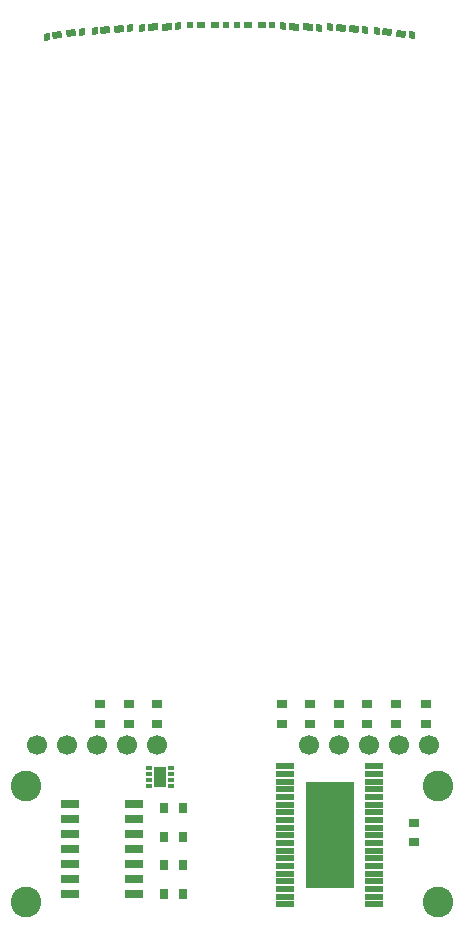
<source format=gts>
%FSTAX23Y23*%
%MOMM*%
%SFA1B1*%

%IPPOS*%
%AMD46*
4,1,4,0.355600,0.347980,-0.434340,0.243840,-0.355600,-0.347980,0.434340,-0.243840,0.355600,0.347980,0.0*
%
%AMD47*
4,1,4,-0.208280,-0.330200,0.287020,-0.264160,0.208280,0.330200,-0.287020,0.264160,-0.208280,-0.330200,0.0*
%
%AMD48*
4,1,4,0.386080,0.317500,-0.411480,0.281940,-0.386080,-0.317500,0.411480,-0.281940,0.386080,0.317500,0.0*
%
%AMD49*
4,1,4,-0.236220,-0.309880,0.261620,-0.289560,0.236220,0.309880,-0.261620,0.289560,-0.236220,-0.309880,0.0*
%
%AMD52*
4,1,4,0.411480,0.281940,-0.386080,0.317500,-0.411480,-0.281940,0.386080,-0.317500,0.411480,0.281940,0.0*
%
%AMD53*
4,1,4,-0.261620,-0.289560,0.236220,-0.309880,0.261620,0.289560,-0.236220,0.309880,-0.261620,-0.289560,0.0*
%
%AMD54*
4,1,4,0.424180,0.264160,-0.370840,0.332740,-0.424180,-0.264160,0.370840,-0.332740,0.424180,0.264160,0.0*
%
%AMD55*
4,1,4,-0.274320,-0.276860,0.220980,-0.320040,0.274320,0.276860,-0.220980,0.320040,-0.274320,-0.276860,0.0*
%
%AMD56*
4,1,4,0.434340,0.243840,-0.355600,0.347980,-0.434340,-0.243840,0.355600,-0.347980,0.434340,0.243840,0.0*
%
%AMD57*
4,1,4,-0.287020,-0.264160,0.208280,-0.330200,0.287020,0.264160,-0.208280,0.330200,-0.287020,-0.264160,0.0*
%
%AMD58*
4,1,4,0.370840,0.332740,-0.424180,0.264160,-0.370840,-0.332740,0.424180,-0.264160,0.370840,0.332740,0.0*
%
%AMD59*
4,1,4,-0.220980,-0.320040,0.274320,-0.276860,0.220980,0.320040,-0.274320,0.276860,-0.220980,-0.320040,0.0*
%
%ADD39R,0.949998X0.799998*%
%ADD40R,1.599997X0.549999*%
%ADD41R,4.099992X9.099982*%
%ADD42R,0.599999X0.349999*%
%ADD43R,0.999998X1.699997*%
%ADD44R,0.799998X0.949998*%
%ADD45R,1.599997X0.699999*%
G04~CAMADD=46~9~0.0~0.0~315.0~236.2~0.0~0.0~0~0.0~0.0~0.0~0.0~0~0.0~0.0~0.0~0.0~0~0.0~0.0~0.0~7.5~342.0~273.0*
%ADD46D46*%
G04~CAMADD=47~9~0.0~0.0~196.9~236.2~0.0~0.0~0~0.0~0.0~0.0~0.0~0~0.0~0.0~0.0~0.0~0~0.0~0.0~0.0~187.5~226.0~259.0*
%ADD47D47*%
G04~CAMADD=48~9~0.0~0.0~315.0~236.2~0.0~0.0~0~0.0~0.0~0.0~0.0~0~0.0~0.0~0.0~0.0~0~0.0~0.0~0.0~2.5~324.0~249.0*
%ADD48D48*%
G04~CAMADD=49~9~0.0~0.0~196.9~236.2~0.0~0.0~0~0.0~0.0~0.0~0.0~0~0.0~0.0~0.0~0.0~0~0.0~0.0~0.0~182.5~206.0~243.0*
%ADD49D49*%
%ADD50R,0.799998X0.599999*%
%ADD51R,0.499999X0.599999*%
G04~CAMADD=52~9~0.0~0.0~315.0~236.2~0.0~0.0~0~0.0~0.0~0.0~0.0~0~0.0~0.0~0.0~0.0~0~0.0~0.0~0.0~357.5~324.0~249.0*
%ADD52D52*%
G04~CAMADD=53~9~0.0~0.0~196.9~236.2~0.0~0.0~0~0.0~0.0~0.0~0.0~0~0.0~0.0~0.0~0.0~0~0.0~0.0~0.0~177.5~206.0~243.0*
%ADD53D53*%
G04~CAMADD=54~9~0.0~0.0~315.0~236.2~0.0~0.0~0~0.0~0.0~0.0~0.0~0~0.0~0.0~0.0~0.0~0~0.0~0.0~0.0~355.0~334.0~261.0*
%ADD54D54*%
G04~CAMADD=55~9~0.0~0.0~196.9~236.2~0.0~0.0~0~0.0~0.0~0.0~0.0~0~0.0~0.0~0.0~0.0~0~0.0~0.0~0.0~175.0~216.0~251.0*
%ADD55D55*%
G04~CAMADD=56~9~0.0~0.0~315.0~236.2~0.0~0.0~0~0.0~0.0~0.0~0.0~0~0.0~0.0~0.0~0.0~0~0.0~0.0~0.0~352.5~342.0~273.0*
%ADD56D56*%
G04~CAMADD=57~9~0.0~0.0~196.9~236.2~0.0~0.0~0~0.0~0.0~0.0~0.0~0~0.0~0.0~0.0~0.0~0~0.0~0.0~0.0~172.5~226.0~259.0*
%ADD57D57*%
G04~CAMADD=58~9~0.0~0.0~315.0~236.2~0.0~0.0~0~0.0~0.0~0.0~0.0~0~0.0~0.0~0.0~0.0~0~0.0~0.0~0.0~5.0~334.0~261.0*
%ADD58D58*%
G04~CAMADD=59~9~0.0~0.0~196.9~236.2~0.0~0.0~0~0.0~0.0~0.0~0.0~0~0.0~0.0~0.0~0.0~0~0.0~0.0~0.0~185.0~216.0~251.0*
%ADD59D59*%
%ADD60C,1.699997*%
%ADD61C,2.599995*%
%ADD62C,0.599999*%
%ADD63C,0.699999*%
%LNpcb1-1*%
%LPD*%
G54D39*
X32786Y-03091D03*
Y-04741D03*
X33802Y06941D03*
Y05291D03*
X31262Y06941D03*
Y05291D03*
X28849D03*
Y06941D03*
X26436Y05291D03*
Y06941D03*
X24023Y05291D03*
Y06941D03*
X2161Y05291D03*
Y06941D03*
X11069Y05291D03*
Y06941D03*
X06243D03*
Y05291D03*
X08656Y06941D03*
Y05291D03*
G54D40*
X21924Y01679D03*
Y01029D03*
Y00379D03*
Y-0027D03*
Y-0092D03*
Y-0157D03*
Y-0222D03*
Y-0287D03*
Y-0352D03*
Y-0417D03*
Y-0482D03*
Y-0547D03*
Y-0612D03*
Y-0677D03*
Y-0742D03*
Y-0807D03*
Y-0872D03*
Y-0937D03*
Y-1002D03*
X29424Y01679D03*
Y01029D03*
Y00379D03*
Y-0027D03*
Y-0092D03*
Y-0157D03*
Y-0222D03*
Y-0287D03*
Y-0352D03*
Y-0417D03*
Y-0482D03*
Y-0547D03*
Y-0612D03*
Y-0677D03*
Y-0742D03*
Y-0807D03*
Y-0872D03*
Y-0937D03*
Y-1002D03*
G54D41*
X25674Y-0417D03*
G54D42*
X12273Y00032D03*
Y00532D03*
Y01032D03*
Y01532D03*
X10373D03*
Y01032D03*
Y00532D03*
Y00032D03*
G54D43*
X11323Y00782D03*
G54D44*
X13291Y-01884D03*
X11641D03*
X13291Y-04297D03*
X11641D03*
X13291Y-09123D03*
X11641D03*
X13291Y-0671D03*
X11641D03*
G54D45*
X09097Y-09149D03*
Y-07879D03*
Y-06609D03*
Y-05339D03*
Y-04069D03*
Y-02799D03*
Y-01529D03*
X03697Y-09149D03*
Y-07879D03*
Y-06609D03*
Y-05339D03*
Y-04069D03*
Y-02799D03*
Y-01529D03*
G54D46*
X0377Y63723D03*
X0262Y63572D03*
G54D47*
X01708Y63451D03*
X04682Y63843D03*
G54D48*
X11903Y64308D03*
X10744Y64257D03*
G54D49*
X09825Y64217D03*
X12822Y64348D03*
G54D50*
X15967Y64409D03*
X14807D03*
X19904D03*
X18744D03*
G54D51*
X13887Y64409D03*
X16887D03*
X17824D03*
X20824D03*
G54D52*
X23841Y64257D03*
X22682Y64308D03*
G54D53*
X21763Y64348D03*
X2476Y64217D03*
G54D54*
X27776Y64105D03*
X2662Y64206D03*
G54D55*
X25704Y64286D03*
X28693Y64025D03*
G54D56*
X3171Y63699D03*
X3056Y6385D03*
G54D57*
X29648Y6397D03*
X32622Y63578D03*
G54D58*
X07837Y64079D03*
X06681Y63978D03*
G54D59*
X05765Y63898D03*
X08754Y64159D03*
G54D60*
X28987Y03449D03*
X26447D03*
X23907D03*
X31527D03*
X34067D03*
X06D03*
X0346D03*
X0092D03*
X0854D03*
X1108D03*
G54D61*
X34847Y-00006D03*
X0Y0D03*
Y-09828D03*
X34847Y-09835D03*
G54D62*
X24024Y-0032D03*
X25124D03*
X26224D03*
X27324D03*
X24024Y-0142D03*
X25124D03*
X26224D03*
X27324D03*
X24024Y-0252D03*
X25124D03*
X26224D03*
X27324D03*
X24024Y-0362D03*
X25124D03*
X26224D03*
X27324D03*
X24024Y-0472D03*
X25124D03*
X26224D03*
X27324D03*
X24024Y-0582D03*
X25124D03*
X26224D03*
X27324D03*
X24024Y-0692D03*
X25124D03*
X26224D03*
X27324D03*
X24024Y-0802D03*
X25124D03*
X26224D03*
X27324D03*
G54D63*
X11323Y01282D03*
Y00282D03*
M02*
</source>
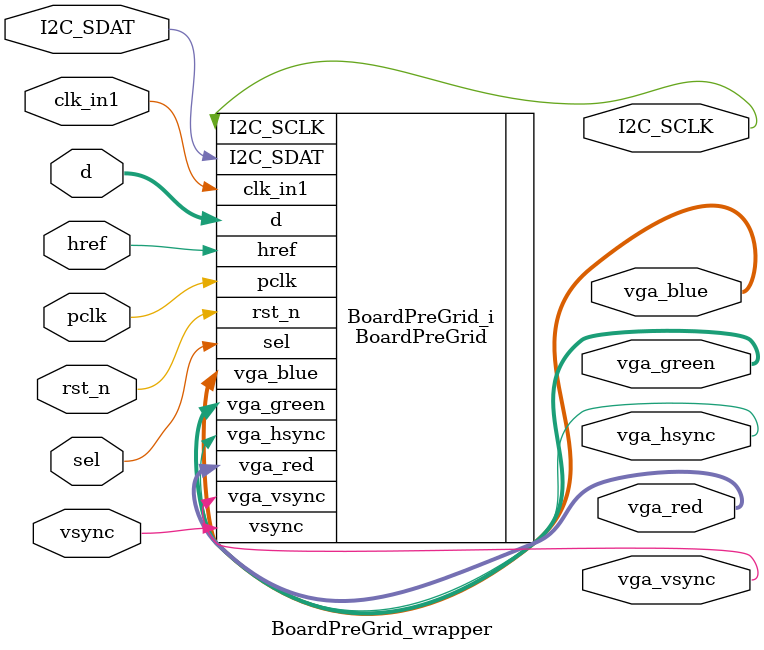
<source format=v>
`timescale 1 ps / 1 ps

module BoardPreGrid_wrapper
   (I2C_SCLK,
    I2C_SDAT,
    clk_in1,
    d,
    href,
    pclk,
    rst_n,
    sel,
    vga_blue,
    vga_green,
    vga_hsync,
    vga_red,
    vga_vsync,
    vsync);
  output I2C_SCLK;
  inout I2C_SDAT;
  input clk_in1;
  input [7:0]d;
  input href;
  input pclk;
  input rst_n;
  input sel;
  output [3:0]vga_blue;
  output [3:0]vga_green;
  output vga_hsync;
  output [3:0]vga_red;
  output vga_vsync;
  input vsync;

  wire I2C_SCLK;
  wire I2C_SDAT;
  wire clk_in1;
  wire [7:0]d;
  wire href;
  wire pclk;
  wire rst_n;
  wire sel;
  wire [3:0]vga_blue;
  wire [3:0]vga_green;
  wire vga_hsync;
  wire [3:0]vga_red;
  wire vga_vsync;
  wire vsync;

BoardPreGrid BoardPreGrid_i
       (.I2C_SCLK(I2C_SCLK),
        .I2C_SDAT(I2C_SDAT),
        .clk_in1(clk_in1),
        .d(d),
        .href(href),
        .pclk(pclk),
        .rst_n(rst_n),
        .sel(sel),
        .vga_blue(vga_blue),
        .vga_green(vga_green),
        .vga_hsync(vga_hsync),
        .vga_red(vga_red),
        .vga_vsync(vga_vsync),
        .vsync(vsync));
endmodule

</source>
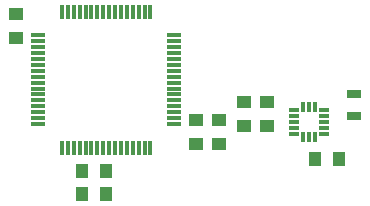
<source format=gbr>
G04 #@! TF.GenerationSoftware,KiCad,Pcbnew,(5.1.4)-1*
G04 #@! TF.CreationDate,2020-11-02T02:01:27-05:00*
G04 #@! TF.ProjectId,remote_racing_pcb,72656d6f-7465-45f7-9261-63696e675f70,rev?*
G04 #@! TF.SameCoordinates,Original*
G04 #@! TF.FileFunction,Paste,Bot*
G04 #@! TF.FilePolarity,Positive*
%FSLAX46Y46*%
G04 Gerber Fmt 4.6, Leading zero omitted, Abs format (unit mm)*
G04 Created by KiCad (PCBNEW (5.1.4)-1) date 2020-11-02 02:01:27*
%MOMM*%
%LPD*%
G04 APERTURE LIST*
%ADD10R,1.200000X0.300000*%
%ADD11R,0.300000X1.200000*%
%ADD12R,1.300000X0.700000*%
%ADD13R,1.250000X1.000000*%
%ADD14R,1.000000X1.250000*%
%ADD15R,0.305000X0.813000*%
%ADD16R,0.813000X0.305000*%
G04 APERTURE END LIST*
D10*
X147355000Y-105985000D03*
X147355000Y-105485000D03*
X147355000Y-104985000D03*
X147355000Y-104485000D03*
X147355000Y-103985000D03*
X147355000Y-103485000D03*
X147355000Y-102985000D03*
X147355000Y-102485000D03*
X147355000Y-101985000D03*
X147355000Y-101485000D03*
X147355000Y-100985000D03*
X147355000Y-100485000D03*
X147355000Y-99985000D03*
X147355000Y-99485000D03*
X147355000Y-98985000D03*
X147355000Y-98485000D03*
D11*
X145355000Y-96485000D03*
X144855000Y-96485000D03*
X144355000Y-96485000D03*
X143855000Y-96485000D03*
X143355000Y-96485000D03*
X142855000Y-96485000D03*
X142355000Y-96485000D03*
X141855000Y-96485000D03*
X141355000Y-96485000D03*
X140855000Y-96485000D03*
X140355000Y-96485000D03*
X139855000Y-96485000D03*
X139355000Y-96485000D03*
X138855000Y-96485000D03*
X138355000Y-96485000D03*
X137855000Y-96485000D03*
D10*
X135855000Y-98485000D03*
X135855000Y-98985000D03*
X135855000Y-99485000D03*
X135855000Y-99985000D03*
X135855000Y-100485000D03*
X135855000Y-100985000D03*
X135855000Y-101485000D03*
X135855000Y-101985000D03*
X135855000Y-102485000D03*
X135855000Y-102985000D03*
X135855000Y-103485000D03*
X135855000Y-103985000D03*
X135855000Y-104485000D03*
X135855000Y-104985000D03*
X135855000Y-105485000D03*
D11*
X137855000Y-107985000D03*
X138355000Y-107985000D03*
X138855000Y-107985000D03*
X139355000Y-107985000D03*
X139855000Y-107985000D03*
X140355000Y-107985000D03*
X140855000Y-107985000D03*
X141355000Y-107985000D03*
X141855000Y-107985000D03*
X142355000Y-107985000D03*
X142855000Y-107985000D03*
X143355000Y-107985000D03*
X143855000Y-107985000D03*
X144355000Y-107985000D03*
X144855000Y-107985000D03*
X145355000Y-107985000D03*
D10*
X135855000Y-105985000D03*
D12*
X162560000Y-105344000D03*
X162560000Y-103444000D03*
D13*
X151130000Y-107680000D03*
X151130000Y-105680000D03*
D14*
X139589000Y-109982000D03*
X141589000Y-109982000D03*
D13*
X149225000Y-107680000D03*
X149225000Y-105680000D03*
D14*
X139589000Y-111887000D03*
X141589000Y-111887000D03*
D13*
X133985000Y-96663000D03*
X133985000Y-98663000D03*
D14*
X159290000Y-108966000D03*
X161290000Y-108966000D03*
D13*
X155194000Y-106156000D03*
X155194000Y-104156000D03*
X153289000Y-106156000D03*
X153289000Y-104156000D03*
D15*
X158250000Y-107066000D03*
X158750000Y-107066000D03*
X159250000Y-107066000D03*
D16*
X160025000Y-106791000D03*
X160025000Y-106291000D03*
X160025000Y-105791000D03*
X160025000Y-105291000D03*
X160025000Y-104791000D03*
D15*
X159250000Y-104516000D03*
X158750000Y-104516000D03*
X158250000Y-104516000D03*
D16*
X157475000Y-104791000D03*
X157475000Y-105291000D03*
X157475000Y-105791000D03*
X157475000Y-106291000D03*
X157475000Y-106791000D03*
M02*

</source>
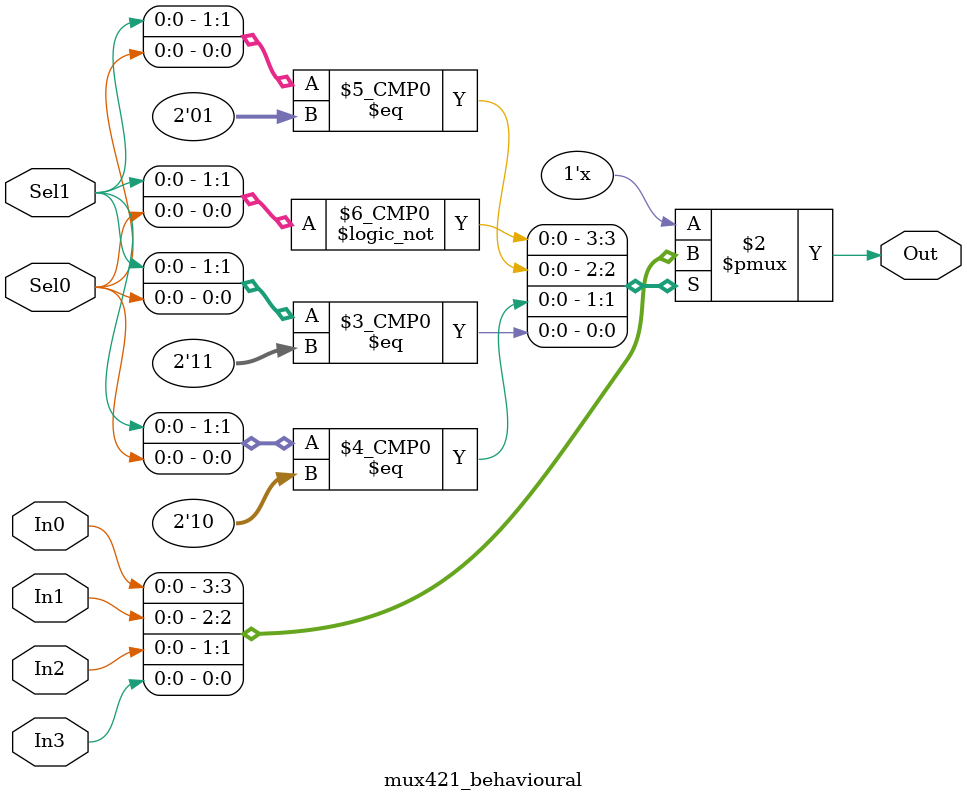
<source format=v>
module mux421_behavioural (Out, In0, In1, In2, In3, Sel0, Sel1);
output Out;
input In0, In1, In2, In3, Sel0, Sel1;

reg Out;

always @ (Sel1 or Sel0 or In0 or In1 or In2 or In3)
begin
  case ({Sel1,Sel0})
    2'b00 : Out = In0;
    2'b01 : Out = In1;
    2'b10 : Out = In2;
    2'b11 : Out = In3;
    default : Out = 1'bx;
  endcase
end

endmodule // mux421_behavioural

</source>
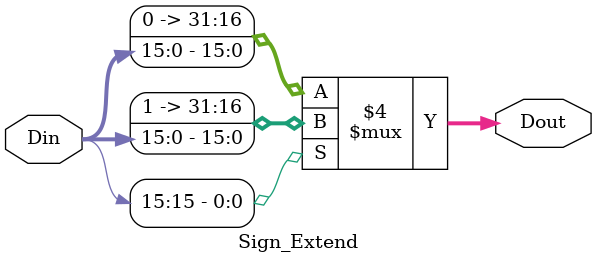
<source format=v>
module Sign_Extend(Din, Dout);
input [15:0] Din;
output [31:0] Dout;

reg [31:0] Dout;

always @(Din)begin
	if(Din[15] == 0)
		Dout = {16'b0000_0000_0000_0000, Din};
	else
		Dout = {16'b1111_1111_1111_1111, Din};
end

endmodule

</source>
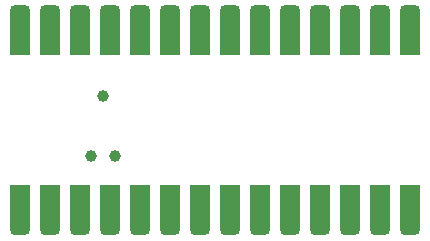
<source format=gbr>
%TF.GenerationSoftware,KiCad,Pcbnew,7.0.7*%
%TF.CreationDate,2024-01-12T14:51:30-08:00*%
%TF.ProjectId,Waffle_Mini_v0,57616666-6c65-45f4-9d69-6e695f76302e,rev?*%
%TF.SameCoordinates,Original*%
%TF.FileFunction,Soldermask,Bot*%
%TF.FilePolarity,Negative*%
%FSLAX46Y46*%
G04 Gerber Fmt 4.6, Leading zero omitted, Abs format (unit mm)*
G04 Created by KiCad (PCBNEW 7.0.7) date 2024-01-12 14:51:30*
%MOMM*%
%LPD*%
G01*
G04 APERTURE LIST*
G04 Aperture macros list*
%AMRoundRect*
0 Rectangle with rounded corners*
0 $1 Rounding radius*
0 $2 $3 $4 $5 $6 $7 $8 $9 X,Y pos of 4 corners*
0 Add a 4 corners polygon primitive as box body*
4,1,4,$2,$3,$4,$5,$6,$7,$8,$9,$2,$3,0*
0 Add four circle primitives for the rounded corners*
1,1,$1+$1,$2,$3*
1,1,$1+$1,$4,$5*
1,1,$1+$1,$6,$7*
1,1,$1+$1,$8,$9*
0 Add four rect primitives between the rounded corners*
20,1,$1+$1,$2,$3,$4,$5,0*
20,1,$1+$1,$4,$5,$6,$7,0*
20,1,$1+$1,$6,$7,$8,$9,0*
20,1,$1+$1,$8,$9,$2,$3,0*%
%AMFreePoly0*
4,1,19,0.850000,-2.000000,0.845017,-2.091901,0.805505,-2.271406,0.728329,-2.438221,0.617096,-2.584545,0.477009,-2.703536,0.314617,-2.789630,0.137515,-2.838803,-0.046018,-2.848753,-0.227399,-2.819017,-0.398147,-2.750985,-0.550278,-2.647838,-0.676679,-2.514398,-0.771439,-2.356906,-0.830127,-2.182725,-0.850000,-2.000000,-0.850000,0.850000,0.850000,0.850000,0.850000,-2.000000,0.850000,-2.000000,
$1*%
G04 Aperture macros list end*
%ADD10FreePoly0,0.000000*%
%ADD11RoundRect,0.425000X-0.425000X-0.425000X0.425000X-0.425000X0.425000X0.425000X-0.425000X0.425000X0*%
%ADD12FreePoly0,180.000000*%
%ADD13RoundRect,0.425000X0.425000X0.425000X-0.425000X0.425000X-0.425000X-0.425000X0.425000X-0.425000X0*%
%ADD14C,0.990600*%
G04 APERTURE END LIST*
D10*
%TO.C,J15*%
X152400000Y-101600000D03*
D11*
X152400000Y-104140000D03*
%TD*%
D12*
%TO.C,J7*%
X144780000Y-88900000D03*
D13*
X144780000Y-86360000D03*
%TD*%
D10*
%TO.C,J25*%
X134620000Y-101600000D03*
D11*
X134620000Y-104140000D03*
%TD*%
D12*
%TO.C,J21*%
X165100000Y-88900000D03*
D13*
X165100000Y-86360000D03*
%TD*%
D12*
%TO.C,J9*%
X139700000Y-88900000D03*
D13*
X139700000Y-86360000D03*
%TD*%
D10*
%TO.C,J18*%
X160020000Y-101600000D03*
D11*
X160020000Y-104140000D03*
%TD*%
D12*
%TO.C,J23*%
X160020000Y-88900000D03*
D13*
X160020000Y-86360000D03*
%TD*%
D10*
%TO.C,J12*%
X144780000Y-101600000D03*
D11*
X144780000Y-104140000D03*
%TD*%
D10*
%TO.C,J27*%
X137160000Y-101600000D03*
D11*
X137160000Y-104140000D03*
%TD*%
D12*
%TO.C,J4*%
X152400000Y-88900000D03*
D13*
X152400000Y-86360000D03*
%TD*%
D12*
%TO.C,J29*%
X167640000Y-88900000D03*
D13*
X167640000Y-86360000D03*
%TD*%
D12*
%TO.C,J6*%
X147320000Y-88900000D03*
D13*
X147320000Y-86360000D03*
%TD*%
D12*
%TO.C,J22*%
X162560000Y-88900000D03*
D13*
X162560000Y-86360000D03*
%TD*%
D12*
%TO.C,J26*%
X137160000Y-88900000D03*
D13*
X137160000Y-86360000D03*
%TD*%
D12*
%TO.C,J8*%
X142240000Y-88900000D03*
D13*
X142240000Y-86360000D03*
%TD*%
D12*
%TO.C,J2*%
X157480000Y-88900000D03*
D13*
X157480000Y-86360000D03*
%TD*%
D10*
%TO.C,J13*%
X147320000Y-101600000D03*
D11*
X147320000Y-104140000D03*
%TD*%
D12*
%TO.C,J24*%
X134620000Y-88900000D03*
D13*
X134620000Y-86360000D03*
%TD*%
D14*
%TO.C,J1*%
X141605000Y-93160000D03*
X142621000Y-98240000D03*
X140589000Y-98240000D03*
%TD*%
D10*
%TO.C,J11*%
X142240000Y-101600000D03*
D11*
X142240000Y-104140000D03*
%TD*%
D10*
%TO.C,J28*%
X167640000Y-101600000D03*
D11*
X167640000Y-104140000D03*
%TD*%
D10*
%TO.C,J14*%
X149860000Y-101600000D03*
D11*
X149860000Y-104140000D03*
%TD*%
D12*
%TO.C,J5*%
X149860000Y-88900000D03*
D13*
X149860000Y-86360000D03*
%TD*%
D12*
%TO.C,J3*%
X154940000Y-88900000D03*
D13*
X154940000Y-86360000D03*
%TD*%
D10*
%TO.C,J16*%
X154940000Y-101600000D03*
D11*
X154940000Y-104140000D03*
%TD*%
D10*
%TO.C,J20*%
X165100000Y-101600000D03*
D11*
X165100000Y-104140000D03*
%TD*%
D10*
%TO.C,J17*%
X157480000Y-101600000D03*
D11*
X157480000Y-104140000D03*
%TD*%
D10*
%TO.C,J19*%
X162560000Y-101600000D03*
D11*
X162560000Y-104140000D03*
%TD*%
D10*
%TO.C,J10*%
X139700000Y-101600000D03*
D11*
X139700000Y-104140000D03*
%TD*%
M02*

</source>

==============================

### WHAT YOU HAVE TO DO
Your task is to collect every line above that contains the word "Dout".

### RESPONSE
module Sign_Extend(Din, Dout);
output [31:0] Dout;
reg [31:0] Dout;
		Dout = {16'b0000_0000_0000_0000, Din};
		Dout = {16'b1111_1111_1111_1111, Din};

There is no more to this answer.